Yard looks awesome, my dude. Landscaping is on point - and, general home aesthetics are killer! Fantastic property!!!


----------



## trc (Jun 23, 2017)

One more:


----------



## Gilley11 (Nov 3, 2019)

This is the turf that my next year's dreams are made of.

What is GDDs?


----------



## corneliani (Apr 2, 2019)

@Gilley11 
GDD= Growing Degree Days. It's a calculation of accumulated heat energy using the high & low daily temperatures, and for PGR applications it estimates the duration of that single application. It's essentially estimating when the next app is due, based on the daily temperatures.

This website ( https://www.greenkeeperapp.com/marketing/ ) helps keep track of this for you.


----------



## Gilley11 (Nov 3, 2019)

Get out, that's pretty slick. Thanks for the exploitation and link


----------



## ZeonJNix (Dec 13, 2019)

Looks great. I just sodded my whole yard with Zeon in May. I didn't put any fert on it the whole summer and it did great. Super green and filled in nicely. I kept the HOC at 1.25 this summer due to bumpiness and trying to get established nicely. I plan to scalp and level in the spring.

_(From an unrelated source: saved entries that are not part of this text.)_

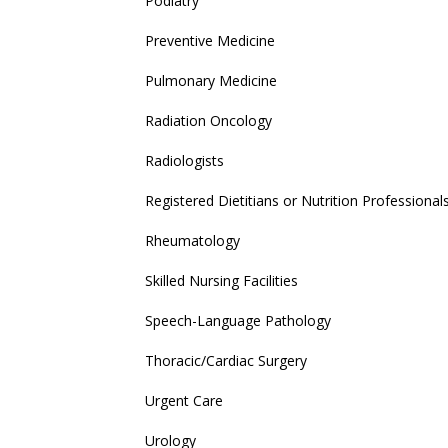
Podiatry
Preventive Medicine
Pulmonary Medicine
Radiation Oncology
Radiologists
Registered Dietitians or Nutrition Professional
Rheumatology
Skilled Nursing Facilities
Speech-Language Pathology
Thoracic/Cardiac Surgery
Urgent Care
Urology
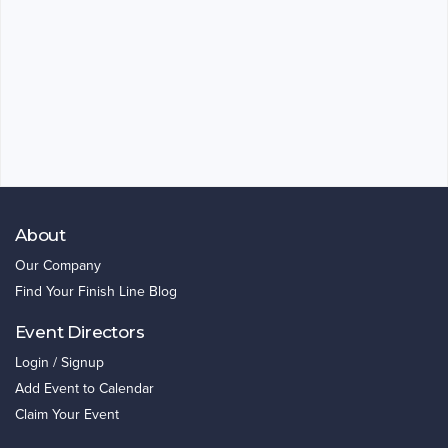
About
Our Company
Find Your Finish Line Blog
Event Directors
Login / Signup
Add Event to Calendar
Claim Your Event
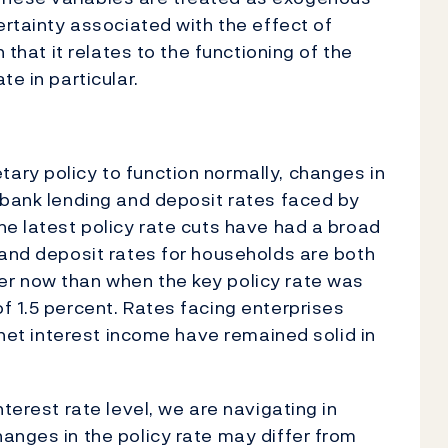
ertainty associated with the effect of
 that it relates to the functioning of the
te in particular.
ary policy to function normally, changes in
 bank lending and deposit rates faced by
he latest policy rate cuts have had a broad
 and deposit rates for households are both
r now than when the key policy rate was
f 1.5 percent. Rates facing enterprises
d net interest income have remained solid in
terest rate level, we are navigating in
anges in the policy rate may differ from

How does the PGR do on yours? I was able to mow once a week with no issues at 1.25. But I know when I bring it down to .5 this year I will need to plan on at least twice a week.


----------



## dmbowen3 (Aug 25, 2020)

trc said:


> Overdue update:
> 
> It's been hot and dryish in Atlanta so without irrigation I called an audible on the idea of frequent spoon feeding. I also couldn't get comfortable evenly applying such a small volume of granular product so instead came up with a blend of GreenTRX (18%) and Milo (6%) to better control coverage and a 1:2 ratio or 1.5 lbs/M GreenTRX and 3 lbs/M Milo works out nice for a total of .45 slow release N.
> 
> ...


 Looks fantastic!


----------